A los 16 años conoció a Percy Bysshe Shelley, un poeta romántico y casado que representaba todo lo que su padre admiraba intelectualmente, pero todo lo que desaprobaba moralmente. Mary se escapó con él, impulsada por una mezcla de amor y rebeldía. Viajaron por Europa y vivieron una historia de amor tan apasionada como caótica: entre deudas, pérdidas y dramas. Mary perdió tres hijos antes de cumplir 24 años. El primero murió a las dos semanas de nacer. En su diario, Mary escribió una de las frases más tristes de la literatura: “Soñé que mi bebé volvía a la vida.” De ese sueño nació Frankenstein.

El monstruo como reflejo
Cuando Mary tenía 18 años, pasó un verano en Suiza junto a Percy Shelley, Lord Byron y otros amigos. Encerrados por una tormenta, Byron propuso un reto: escribir una historia de terror. Esa noche, Mary imaginó a un hombre que, obsesionado con crear vida, terminaba huyendo de su propia creación.

Victor Frankenstein, el científico que da vida solo para rechazarla, refleja a los hombres que marcaron su vida: su padre y su esposo. Ambos eran brillantes, pero también egocéntricos. Estaban más enamorados de sus ideas que de las personas que los rodeaban. En el abandono de Víctor hacia su criatura se escucha el mismo eco del abandono que Mary sintió como hija, como esposa y como mujer.

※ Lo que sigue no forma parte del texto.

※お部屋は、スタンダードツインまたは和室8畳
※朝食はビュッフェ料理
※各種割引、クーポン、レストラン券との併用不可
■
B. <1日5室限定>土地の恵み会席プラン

El monstruo, por su parte, siente, ama y sufre, pero nadie lo acepta. Busca a su creador como una hija busca a su figura materna, y su furia nace del rechazo. En el fondo, Mary escribió sobre sí misma: una mujer rodeada de genios que la amaban a medias, una creadora que sabía exactamente lo que se siente dar vida… y quedarse sola con el resultado.

Amor, culpa y creación
Los temas de Frankenstein; la vida, la muerte, el abandono, vienen directamente de su propia historia. Mary perdió a su madre, a sus hijos y, de cierta forma, a sí misma en el proceso de amar. Por eso, la novela no es solo una historia de terror, es una reflexión sobre lo que significa crear algo y luego perder el control.

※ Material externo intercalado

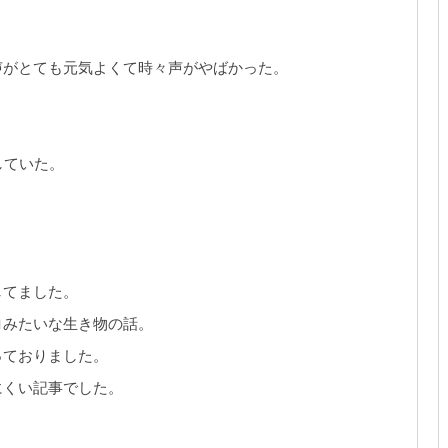
。
声がとても元気よくて時々声がやばかった。
していた。
してました。
ロみたいな生き物の話。
っておりました。
にくい記事でした。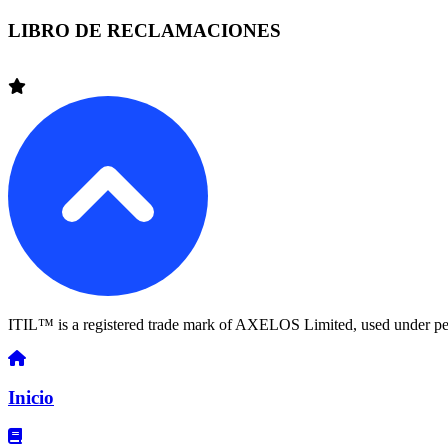
LIBRO DE RECLAMACIONES
ITIL™ is a registered trade mark of AXELOS Limited, used under pe
Inicio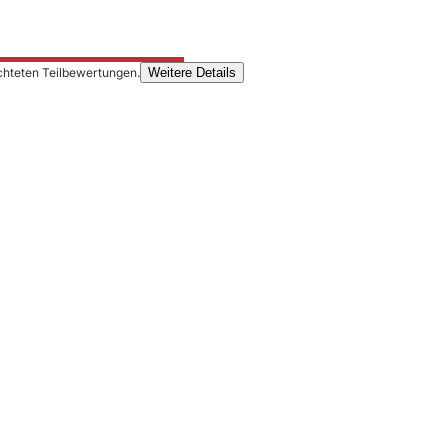
chteten Teilbewertungen.
Weitere Details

En su universo, dar vida, ya sea a un hijo o a una obra, implica también perder algo de sí misma. Por eso, la novela no es solo una advertencia científica, sino una lección emocional: crear es, inevitablemente, sufrir.

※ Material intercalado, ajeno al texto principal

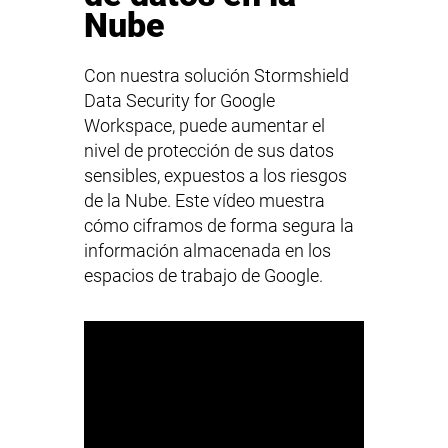
Nube
Con nuestra solución Stormshield
Data Security for Google
Workspace, puede aumentar el
nivel de protección de sus datos
sensibles, expuestos a los riesgos
de la Nube. Este vídeo muestra
cómo ciframos de forma segura la
información almacenada en los
espacios de trabajo de Google.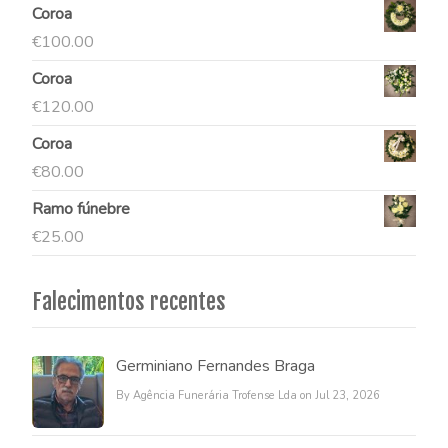
Coroa
€
100.00
Coroa
€
120.00
Coroa
€
80.00
Ramo fúnebre
€
25.00
Falecimentos recentes
Germiniano Fernandes Braga
By Agência Funerária Trofense Lda on Jul 23, 2026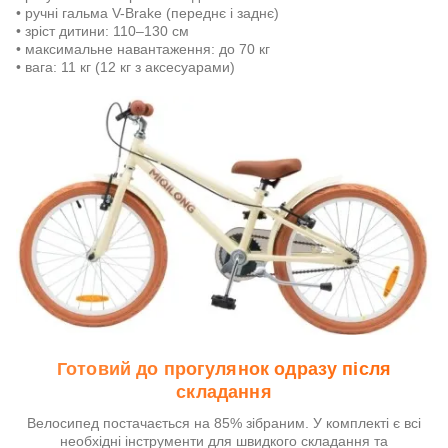
• ручні гальма V-Brake (переднє і заднє)
• зріст дитини: 110–130 см
• максимальне навантаження: до 70 кг
• вага: 11 кг (12 кг з аксесуарами)
Готовий до прогулянок одразу після
складання
Велосипед постачається на 85% зібраним. У комплекті є всі
необхідні інструменти для швидкого складання та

El legado de una mujer adelantada a su tiempo
En 1818, cuando Frankenstein se publicó, muchos pensaron que el autor era Percy Shelley. Era imposible que una joven de 18 años hubiera escrito una historia tan brutal, tan humana y tan moderna. Pero lo hizo. Y con ello, Mary Shelley no sólo inventó la ciencia ficción: reinventó el dolor como una forma de arte.
Más de dos siglos después, su historia sigue viva porque, en el fondo, todos somos un poco su criatura: buscando amor, temiendo el rechazo y tratando de entender de dónde venimos.